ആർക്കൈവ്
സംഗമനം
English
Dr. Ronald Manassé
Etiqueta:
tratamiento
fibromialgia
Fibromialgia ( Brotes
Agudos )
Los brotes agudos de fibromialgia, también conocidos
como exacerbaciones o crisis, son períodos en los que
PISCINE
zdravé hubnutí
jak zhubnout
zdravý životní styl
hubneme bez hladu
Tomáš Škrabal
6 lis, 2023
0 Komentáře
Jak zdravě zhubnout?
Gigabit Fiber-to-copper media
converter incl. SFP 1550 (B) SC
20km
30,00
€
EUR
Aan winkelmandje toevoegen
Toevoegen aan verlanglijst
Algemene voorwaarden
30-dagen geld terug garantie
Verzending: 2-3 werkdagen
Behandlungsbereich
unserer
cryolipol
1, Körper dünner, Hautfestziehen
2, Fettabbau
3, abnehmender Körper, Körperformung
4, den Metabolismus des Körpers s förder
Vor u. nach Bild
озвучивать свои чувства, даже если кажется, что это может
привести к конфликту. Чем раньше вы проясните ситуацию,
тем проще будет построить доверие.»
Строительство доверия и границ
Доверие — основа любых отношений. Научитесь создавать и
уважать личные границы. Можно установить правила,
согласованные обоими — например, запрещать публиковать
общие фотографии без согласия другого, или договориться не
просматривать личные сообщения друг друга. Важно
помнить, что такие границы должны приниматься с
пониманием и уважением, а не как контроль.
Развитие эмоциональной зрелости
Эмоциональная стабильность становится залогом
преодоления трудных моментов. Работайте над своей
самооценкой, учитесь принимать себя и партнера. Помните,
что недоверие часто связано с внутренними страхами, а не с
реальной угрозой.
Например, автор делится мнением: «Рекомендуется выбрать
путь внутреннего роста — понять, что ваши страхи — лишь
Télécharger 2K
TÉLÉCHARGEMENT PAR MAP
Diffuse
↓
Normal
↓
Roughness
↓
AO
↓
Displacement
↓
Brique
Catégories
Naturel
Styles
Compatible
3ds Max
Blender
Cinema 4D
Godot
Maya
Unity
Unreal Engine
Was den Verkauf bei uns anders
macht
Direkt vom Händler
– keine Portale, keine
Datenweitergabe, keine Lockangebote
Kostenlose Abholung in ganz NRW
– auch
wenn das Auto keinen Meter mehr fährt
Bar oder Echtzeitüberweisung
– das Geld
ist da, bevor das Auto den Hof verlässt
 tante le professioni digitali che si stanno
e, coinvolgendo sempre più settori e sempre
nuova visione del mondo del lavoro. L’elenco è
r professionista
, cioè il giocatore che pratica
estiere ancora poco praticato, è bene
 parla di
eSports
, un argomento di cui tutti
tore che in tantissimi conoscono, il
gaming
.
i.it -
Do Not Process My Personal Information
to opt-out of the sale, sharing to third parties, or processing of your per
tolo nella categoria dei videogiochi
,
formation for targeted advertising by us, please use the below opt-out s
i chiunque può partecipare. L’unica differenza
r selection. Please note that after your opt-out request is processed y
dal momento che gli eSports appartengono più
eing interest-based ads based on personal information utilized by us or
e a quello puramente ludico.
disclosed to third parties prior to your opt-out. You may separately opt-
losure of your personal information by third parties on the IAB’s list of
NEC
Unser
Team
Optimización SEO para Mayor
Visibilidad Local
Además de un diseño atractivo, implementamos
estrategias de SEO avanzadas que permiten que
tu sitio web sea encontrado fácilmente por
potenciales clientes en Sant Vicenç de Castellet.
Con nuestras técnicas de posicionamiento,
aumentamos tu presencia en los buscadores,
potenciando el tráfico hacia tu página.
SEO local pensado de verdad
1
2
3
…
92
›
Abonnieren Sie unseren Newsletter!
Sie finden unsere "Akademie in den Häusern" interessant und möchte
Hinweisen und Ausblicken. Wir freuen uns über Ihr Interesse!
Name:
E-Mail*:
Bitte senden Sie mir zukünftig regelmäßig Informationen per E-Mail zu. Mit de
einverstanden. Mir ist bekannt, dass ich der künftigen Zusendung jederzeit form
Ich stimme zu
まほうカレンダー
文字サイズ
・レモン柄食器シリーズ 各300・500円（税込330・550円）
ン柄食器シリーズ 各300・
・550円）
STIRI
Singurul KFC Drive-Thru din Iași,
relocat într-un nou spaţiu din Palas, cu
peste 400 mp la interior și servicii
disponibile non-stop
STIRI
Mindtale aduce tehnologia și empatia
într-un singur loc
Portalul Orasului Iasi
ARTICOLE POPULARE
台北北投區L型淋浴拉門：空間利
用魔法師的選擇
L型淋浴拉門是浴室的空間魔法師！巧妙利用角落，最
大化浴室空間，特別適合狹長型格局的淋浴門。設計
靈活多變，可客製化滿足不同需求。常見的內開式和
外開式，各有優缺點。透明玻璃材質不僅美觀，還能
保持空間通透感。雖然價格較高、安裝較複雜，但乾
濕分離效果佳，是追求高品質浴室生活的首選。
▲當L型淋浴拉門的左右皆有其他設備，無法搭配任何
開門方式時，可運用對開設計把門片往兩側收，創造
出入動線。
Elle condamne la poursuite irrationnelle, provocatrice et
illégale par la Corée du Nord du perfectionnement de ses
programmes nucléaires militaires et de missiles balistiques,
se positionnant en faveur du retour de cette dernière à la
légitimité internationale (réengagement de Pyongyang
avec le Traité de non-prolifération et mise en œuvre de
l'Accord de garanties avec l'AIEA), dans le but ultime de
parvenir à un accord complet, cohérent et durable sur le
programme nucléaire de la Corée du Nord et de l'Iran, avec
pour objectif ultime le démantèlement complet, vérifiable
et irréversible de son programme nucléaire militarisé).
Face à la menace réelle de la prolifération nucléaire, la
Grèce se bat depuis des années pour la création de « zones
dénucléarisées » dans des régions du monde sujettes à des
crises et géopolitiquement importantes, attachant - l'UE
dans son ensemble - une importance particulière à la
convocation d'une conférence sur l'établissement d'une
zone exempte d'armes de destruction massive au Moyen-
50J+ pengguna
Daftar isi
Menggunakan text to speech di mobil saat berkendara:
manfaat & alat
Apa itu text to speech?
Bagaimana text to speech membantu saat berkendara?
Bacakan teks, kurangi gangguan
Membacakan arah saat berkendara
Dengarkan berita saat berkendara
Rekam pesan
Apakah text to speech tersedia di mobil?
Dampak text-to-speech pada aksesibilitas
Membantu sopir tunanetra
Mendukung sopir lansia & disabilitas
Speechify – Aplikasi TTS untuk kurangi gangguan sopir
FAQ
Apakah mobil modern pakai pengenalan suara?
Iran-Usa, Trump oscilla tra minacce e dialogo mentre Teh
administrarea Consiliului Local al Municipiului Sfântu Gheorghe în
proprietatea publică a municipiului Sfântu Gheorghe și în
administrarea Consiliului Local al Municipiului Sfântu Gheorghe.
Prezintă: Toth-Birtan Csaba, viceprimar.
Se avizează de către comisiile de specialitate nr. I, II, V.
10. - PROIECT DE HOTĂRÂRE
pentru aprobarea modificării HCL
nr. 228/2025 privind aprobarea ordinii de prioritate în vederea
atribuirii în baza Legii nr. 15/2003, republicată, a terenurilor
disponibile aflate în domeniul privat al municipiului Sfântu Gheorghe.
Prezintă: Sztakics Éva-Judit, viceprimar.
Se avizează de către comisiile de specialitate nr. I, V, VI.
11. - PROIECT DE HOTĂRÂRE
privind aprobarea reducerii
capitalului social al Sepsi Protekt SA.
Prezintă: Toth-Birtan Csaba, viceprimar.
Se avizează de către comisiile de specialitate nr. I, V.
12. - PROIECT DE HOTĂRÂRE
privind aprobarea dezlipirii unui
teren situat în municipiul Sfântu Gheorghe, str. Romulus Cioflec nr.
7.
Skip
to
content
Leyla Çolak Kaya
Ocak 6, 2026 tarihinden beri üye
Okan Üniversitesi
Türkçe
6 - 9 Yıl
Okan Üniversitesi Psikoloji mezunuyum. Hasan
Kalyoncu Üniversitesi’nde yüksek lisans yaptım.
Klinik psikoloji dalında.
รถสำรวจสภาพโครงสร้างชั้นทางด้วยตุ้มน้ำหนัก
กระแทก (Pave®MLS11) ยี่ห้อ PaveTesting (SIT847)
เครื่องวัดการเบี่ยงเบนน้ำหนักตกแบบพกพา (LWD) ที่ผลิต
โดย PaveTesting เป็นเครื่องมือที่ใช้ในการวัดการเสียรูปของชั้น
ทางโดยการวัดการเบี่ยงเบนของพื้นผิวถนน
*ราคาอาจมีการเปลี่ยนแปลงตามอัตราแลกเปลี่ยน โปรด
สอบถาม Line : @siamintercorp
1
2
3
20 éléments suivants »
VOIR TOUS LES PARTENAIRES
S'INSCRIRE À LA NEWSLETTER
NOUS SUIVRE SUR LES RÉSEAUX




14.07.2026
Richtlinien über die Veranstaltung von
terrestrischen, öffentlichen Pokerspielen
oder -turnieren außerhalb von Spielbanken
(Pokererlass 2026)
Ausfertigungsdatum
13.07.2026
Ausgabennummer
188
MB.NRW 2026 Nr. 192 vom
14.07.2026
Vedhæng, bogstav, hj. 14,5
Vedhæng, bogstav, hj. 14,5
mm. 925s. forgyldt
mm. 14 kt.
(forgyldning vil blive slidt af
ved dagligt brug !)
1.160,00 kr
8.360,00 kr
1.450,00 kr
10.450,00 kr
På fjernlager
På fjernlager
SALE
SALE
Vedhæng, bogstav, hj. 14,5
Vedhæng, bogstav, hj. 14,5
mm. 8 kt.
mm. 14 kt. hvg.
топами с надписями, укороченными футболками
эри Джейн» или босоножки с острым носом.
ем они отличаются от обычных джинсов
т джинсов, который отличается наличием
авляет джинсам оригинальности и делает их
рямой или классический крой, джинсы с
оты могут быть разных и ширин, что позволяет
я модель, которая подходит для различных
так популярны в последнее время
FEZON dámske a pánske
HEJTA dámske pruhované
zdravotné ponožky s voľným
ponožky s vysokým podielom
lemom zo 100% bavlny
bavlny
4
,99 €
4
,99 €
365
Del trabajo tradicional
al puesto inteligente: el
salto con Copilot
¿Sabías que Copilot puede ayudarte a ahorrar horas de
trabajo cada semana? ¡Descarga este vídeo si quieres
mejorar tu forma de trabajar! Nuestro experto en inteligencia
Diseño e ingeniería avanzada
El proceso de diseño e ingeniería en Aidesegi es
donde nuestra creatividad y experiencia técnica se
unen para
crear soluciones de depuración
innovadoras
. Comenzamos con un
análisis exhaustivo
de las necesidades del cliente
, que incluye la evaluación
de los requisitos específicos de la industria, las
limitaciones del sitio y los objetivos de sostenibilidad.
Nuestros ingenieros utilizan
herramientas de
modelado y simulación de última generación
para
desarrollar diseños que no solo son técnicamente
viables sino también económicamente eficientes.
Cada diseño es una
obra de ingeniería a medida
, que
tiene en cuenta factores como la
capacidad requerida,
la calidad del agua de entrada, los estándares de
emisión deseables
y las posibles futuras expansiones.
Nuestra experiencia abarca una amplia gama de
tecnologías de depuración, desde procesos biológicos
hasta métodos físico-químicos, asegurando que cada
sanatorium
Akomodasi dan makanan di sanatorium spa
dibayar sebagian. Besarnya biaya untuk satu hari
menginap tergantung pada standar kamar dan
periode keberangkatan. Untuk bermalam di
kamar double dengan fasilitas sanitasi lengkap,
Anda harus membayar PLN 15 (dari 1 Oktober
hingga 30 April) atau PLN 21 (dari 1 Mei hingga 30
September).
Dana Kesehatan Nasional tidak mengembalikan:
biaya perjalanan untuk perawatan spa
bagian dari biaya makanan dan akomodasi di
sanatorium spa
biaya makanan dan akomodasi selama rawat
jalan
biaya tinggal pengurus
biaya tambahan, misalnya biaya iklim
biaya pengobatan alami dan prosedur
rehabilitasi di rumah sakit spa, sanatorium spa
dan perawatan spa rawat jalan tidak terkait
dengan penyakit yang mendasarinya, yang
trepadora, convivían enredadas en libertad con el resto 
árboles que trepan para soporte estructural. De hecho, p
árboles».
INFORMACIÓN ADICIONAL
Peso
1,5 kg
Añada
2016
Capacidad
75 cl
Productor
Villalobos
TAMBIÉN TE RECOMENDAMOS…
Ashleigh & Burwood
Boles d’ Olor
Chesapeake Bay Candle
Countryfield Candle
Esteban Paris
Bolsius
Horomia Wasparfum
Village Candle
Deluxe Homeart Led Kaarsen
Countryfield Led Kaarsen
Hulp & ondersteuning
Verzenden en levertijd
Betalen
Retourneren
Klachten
--------------------
#### Problem
The reply should consist solely of the lines above from the one that has "análisis exhaustivo" through the one that has "biaya tinggal pengurus", reproduced exactly.

#### Result of the task
análisis exhaustivo
de las necesidades del cliente
, que incluye la evaluación
de los requisitos específicos de la industria, las
limitaciones del sitio y los objetivos de sostenibilidad.
Nuestros ingenieros utilizan
herramientas de
modelado y simulación de última generación
para
desarrollar diseños que no solo son técnicamente
viables sino también económicamente eficientes.
Cada diseño es una
obra de ingeniería a medida
, que
tiene en cuenta factores como la
capacidad requerida,
la calidad del agua de entrada, los estándares de
emisión deseables
y las posibles futuras expansiones.
Nuestra experiencia abarca una amplia gama de
tecnologías de depuración, desde procesos biológicos
hasta métodos físico-químicos, asegurando que cada
sanatorium
Akomodasi dan makanan di sanatorium spa
dibayar sebagian. Besarnya biaya untuk satu hari
menginap tergantung pada standar kamar dan
periode keberangkatan. Untuk bermalam di
kamar double dengan fasilitas sanitasi lengkap,
Anda harus membayar PLN 15 (dari 1 Oktober
hingga 30 April) atau PLN 21 (dari 1 Mei hingga 30
September).
Dana Kesehatan Nasional tidak mengembalikan:
biaya perjalanan untuk perawatan spa
bagian dari biaya makanan dan akomodasi di
sanatorium spa
biaya makanan dan akomodasi selama rawat
jalan
biaya tinggal pengurus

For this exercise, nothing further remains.